I finally finished reading “Fatherland: A Memoir of War, Conscience, and Family Secrets” yesterday. I’ve been reading it in spits and spurts in stolen half hour time blocks for three or four months but I wanted to get to the end and set aside an hour plus to do just that.
From the dust jacket: “Fatherland is the story of Burkhard Bilger’s nearly ten-year quest to uncover the truth . . .” It’s a grandson’s reckoning with a grandfather who was a Nazi official, albeit in a small town, tucked out of the way, on the border of Germany and France. Nothing was straightforward about this story—a grandfather who was a Nazi and yet, wasn’t . . . a grandfather who helped save villagers from Nazi wrath and yet upheld the party line. . . .
At the heart of the story are questions I see popping up a lot now: “what do we owe the past? How can we make peace with our history without perpetuating its wrongs” (again from the dust jacket).
These are the same questions I left the movie theater asking after seeing Jesse Eisenberg’s A Real Pain, a story about grandsons who who go back to their grandmother’s village in Poland to see where she lived before her family was hauled off by the Nazi’s to concentration camps. I just looked up a synopsis and Wikipedia called the film a “buddy road comedy drama,” which I guess, technically, it is? But the underlying themes are heavy enough I left this comedy having shed tears.
And those themes boil down to—what do we owe our ancestors?
The one I’ve been wrestling with is slavery—not Nazis.
I’ve been tracing my fifth-great grandmother back for a while now, ever since I found out that this widowed, emigrant from Ireland with five children owned two slaves.
Not many in the larger sense of things but still . . . for a widowed woman who managed to acquire a near 100 acre farm on her own with young children?
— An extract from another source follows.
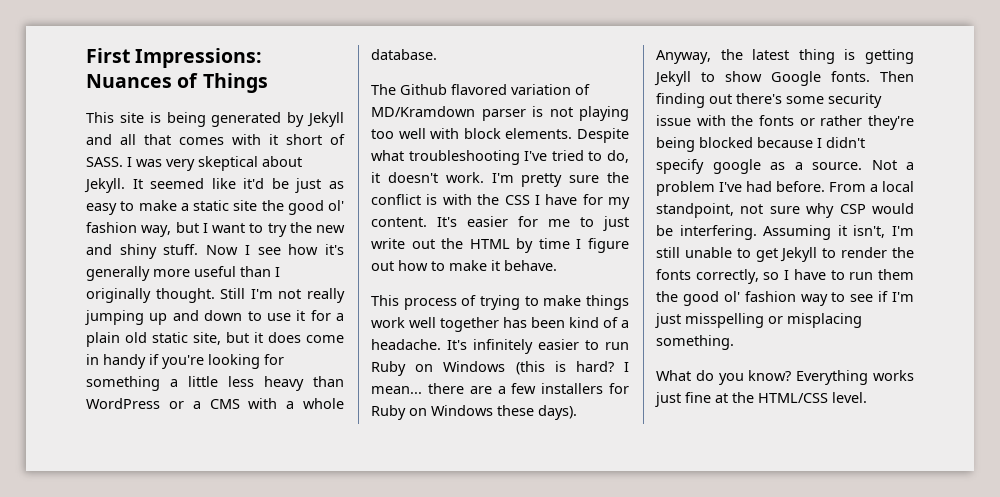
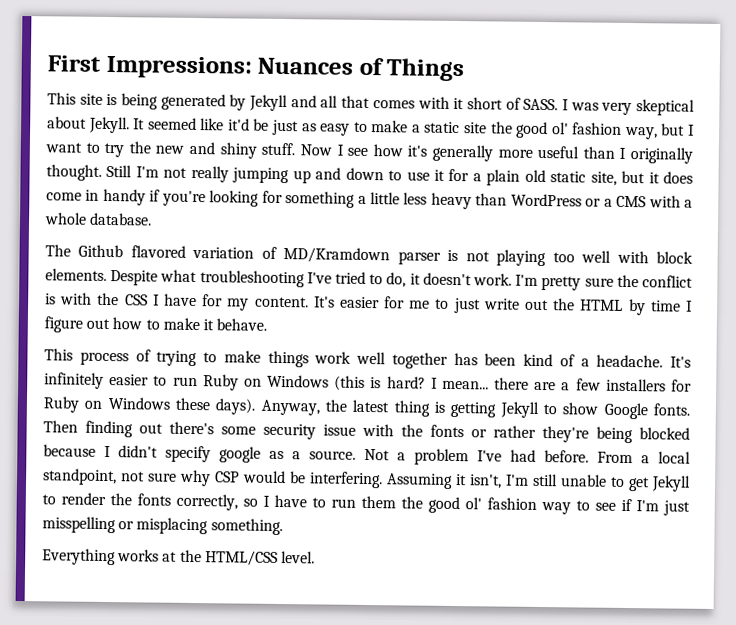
[656,370,914,385] [655,392,711,407] What do you know? Everything works just fine -> [42,548,160,566] Everything works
There’s both the wonder of how she did it . . . and also, what happened to those slaves after they were freed by a war? And what do I owe them, if anything, for the moral wrongs committed by my ancestors?
I think these questions are popping up in our culture because of everything that’s happening right now politically. An attempted coup on the government—whitewashed by a third of the country and now pardoned by the new president? Of course, this is the same person who encouraged and wanted the coup.
These are historical times—in the sense that historians will focus in the future and attempt to understand what’s happened the last twelve or so years—and very much so those interpretation will depend on who or what is in power at that moment.
For twenty years or so after the Civil War, historians tried to lay the facts out plainly—the war was fought over slavery. Then things shifted and the interpretations turned to the Lost Cause mythology and suddenly, Confederates were in the right, the war wasn’t about slavery after all. All was forgiven! It wasn’t until the 1950s/1960s and the Civil Rights movement that historians began to push that interpretation out and slavery was placed front and center again.
Normalizing immoral decisions seems to be the way of humans—justifying wrongs because they bolster a certain group of people in power, or allow a group to be in power, or make a group feel okay with what they’ve done. We are seeing this now, today, in action. But that doesn’t make it right or true.
In the words of Peter Tosh:
Everyone is crying out for peace, yes
None is crying out for justice
I don't want no peace
I need equal rights and justice
It may be easy or comfortable to go about your usual stuff today—that may keep the peace—but where is the justice?
I don’t owe anything to that grandmother who owned two slaves. She used their labor for her own ends. Perhaps she was good to them? I don’t know. She died in 1846 in a one-room log cabin, and I doubt her life was easy. She likely suffered from hunger and the usual physical pains associated with having so many children in a time of inadequate medical care (and that’s if all went relatively well for her) and she was widowed in a time when women had few rights. . . .
But however hard her life was, the lives of those slaves and their ancestors were harder. I owe them something—if nothing else but the recognition that my life is easier and better because of the work they did. They are my people, my family, as much as my fifth-great grandmother is.